The following wines are what stood out for us amongst the medal winners at Decanter’s recent Italian tasting.
First off, labelling the grape variety ‘Shiraz’ – the name for Syrah that is common in Australia but seldom seen in the old world – suggests you are onto something different here. De Vinosalvo is a small Australian-Italian producer in Cigiano, in the heart of Montecucco, combining modern quirkiness with tradition (they also make Sangiovese).
A hallmark of this meaty Shiraz is that it is grown on clayey soils which tend to stay cooler and lead to slower ripening to concentrate the grapes. The result? A bold, complex wine; underneath that savoury, gamey nose lies a beautiful black fruited wine with floral and spicy notes. Stunning.
Quite a ‘dark’ style of Sangiovese, choc full of berry flavours and velvety tannins.
Absolutely delicious! Barbaresco and Barolo – both 100% Nebbiolo and located very close to each other in Piedmont – are often described as ‘feminine’ and ‘masculine’ respectively when wine commentators are discussing the subtle differences. For me, this wine epitomises feminine: full of silky, seductive, perfumed blackberries. Heady and memorable but not overpowering.

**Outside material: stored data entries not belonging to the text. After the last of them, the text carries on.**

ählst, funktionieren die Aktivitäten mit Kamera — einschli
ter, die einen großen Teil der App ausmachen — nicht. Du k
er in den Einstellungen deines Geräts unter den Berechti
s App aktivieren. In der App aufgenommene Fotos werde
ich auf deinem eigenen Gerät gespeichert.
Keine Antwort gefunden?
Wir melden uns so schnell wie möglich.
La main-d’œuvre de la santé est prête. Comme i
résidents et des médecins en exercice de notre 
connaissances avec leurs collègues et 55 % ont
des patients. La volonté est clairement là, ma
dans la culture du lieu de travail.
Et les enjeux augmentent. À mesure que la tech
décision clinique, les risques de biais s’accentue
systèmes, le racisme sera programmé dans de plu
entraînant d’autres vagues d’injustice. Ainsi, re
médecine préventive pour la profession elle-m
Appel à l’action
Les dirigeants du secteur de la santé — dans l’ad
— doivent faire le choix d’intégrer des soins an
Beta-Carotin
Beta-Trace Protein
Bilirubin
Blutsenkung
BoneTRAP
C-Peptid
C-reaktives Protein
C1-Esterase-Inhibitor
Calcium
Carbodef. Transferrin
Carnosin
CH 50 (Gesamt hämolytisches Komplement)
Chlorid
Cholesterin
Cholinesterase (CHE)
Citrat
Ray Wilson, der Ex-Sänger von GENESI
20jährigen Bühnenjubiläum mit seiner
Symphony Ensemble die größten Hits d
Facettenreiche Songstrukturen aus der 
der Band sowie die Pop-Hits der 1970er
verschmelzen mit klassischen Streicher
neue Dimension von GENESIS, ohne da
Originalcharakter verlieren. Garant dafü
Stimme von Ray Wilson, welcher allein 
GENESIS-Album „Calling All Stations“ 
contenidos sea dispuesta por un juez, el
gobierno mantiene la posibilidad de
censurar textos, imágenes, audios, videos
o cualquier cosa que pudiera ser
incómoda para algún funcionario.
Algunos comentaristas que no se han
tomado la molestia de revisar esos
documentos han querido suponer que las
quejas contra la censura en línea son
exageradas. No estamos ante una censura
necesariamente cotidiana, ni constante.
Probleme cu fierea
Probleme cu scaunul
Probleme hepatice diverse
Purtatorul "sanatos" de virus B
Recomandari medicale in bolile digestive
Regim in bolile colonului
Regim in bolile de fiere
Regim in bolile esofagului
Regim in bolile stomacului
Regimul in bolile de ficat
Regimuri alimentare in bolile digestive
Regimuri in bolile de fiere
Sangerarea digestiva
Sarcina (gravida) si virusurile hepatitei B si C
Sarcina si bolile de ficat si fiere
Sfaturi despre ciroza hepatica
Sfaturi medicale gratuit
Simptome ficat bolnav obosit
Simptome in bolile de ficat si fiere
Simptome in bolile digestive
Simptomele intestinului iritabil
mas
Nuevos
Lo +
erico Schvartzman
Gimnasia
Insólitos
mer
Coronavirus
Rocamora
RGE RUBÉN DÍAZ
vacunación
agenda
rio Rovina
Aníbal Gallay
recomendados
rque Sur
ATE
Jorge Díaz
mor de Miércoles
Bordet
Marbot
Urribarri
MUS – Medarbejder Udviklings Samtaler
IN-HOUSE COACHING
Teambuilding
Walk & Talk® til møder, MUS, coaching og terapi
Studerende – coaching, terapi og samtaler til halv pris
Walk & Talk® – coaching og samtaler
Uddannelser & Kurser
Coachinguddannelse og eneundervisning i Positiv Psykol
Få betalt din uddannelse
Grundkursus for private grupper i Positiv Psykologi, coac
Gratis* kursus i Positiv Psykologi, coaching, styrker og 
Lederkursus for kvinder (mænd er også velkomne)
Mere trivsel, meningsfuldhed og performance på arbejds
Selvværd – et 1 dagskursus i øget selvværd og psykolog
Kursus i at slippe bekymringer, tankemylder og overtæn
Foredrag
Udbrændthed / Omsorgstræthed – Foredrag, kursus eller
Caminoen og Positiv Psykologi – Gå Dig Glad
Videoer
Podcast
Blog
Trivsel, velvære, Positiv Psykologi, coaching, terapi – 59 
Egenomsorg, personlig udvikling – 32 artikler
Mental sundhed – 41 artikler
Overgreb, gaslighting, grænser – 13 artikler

Torre Mora, Scalunera, Etna 2012 90% Nerello Mascalese, 10% Nerello Cappuccio
One sip of this gorgeous wine reminded us that we really should make more of an effort to explore Sicilian wines – and get beyond Planeta and Nero d’Avola! This has more body and concentration than many that I have tasted from Etna. Yes, there’s lots of tangy red fruit, with fresh minerality, but there’s also some plummy vanilla, herbs and spice. Unfortunately I could not locate the producer’s website to enquire about their UK importer.
Aglianico can produce some fascinating wines: dark, chocolatey berries, liquorice and leather. It thrives – almost exclusively – in the south of Italy and the best examples come from volcanic soils in Campagnia and Basilicata. This example is bursting with black cherries, vanilla, tobacco and liquorice.
Another deep, dark wine from the south but this time combining Cabernet Sauvignon with a couple of indigenous varieties. This IGT – or super Tuscan from the south – has a wonderfully floral nose and is teaming with juicy blackberries, damsons and cassis. It’s one of those wow wines from off the beaten track that I’ll be looking out for in the future.
Amarone was the first Italian wine we started to get to know, cue planning holidays to Valpolicella to visit producers…so basically we thought we’d seen it all. How wrong (and complacent) were we? This wine is thrilling, even for Amarone which we find exciting given the addition of dried grapes which produces a very rich – and alcoholic – red wine. On the nose, we thought it smelled like Cabernet Sauvignon – with that blackcurrant leaf tang. On the palate, just wow! There’s lots of concentrated, dried and candied fruit with distinctive coffee notes and that leafy greenness. Very differentiated.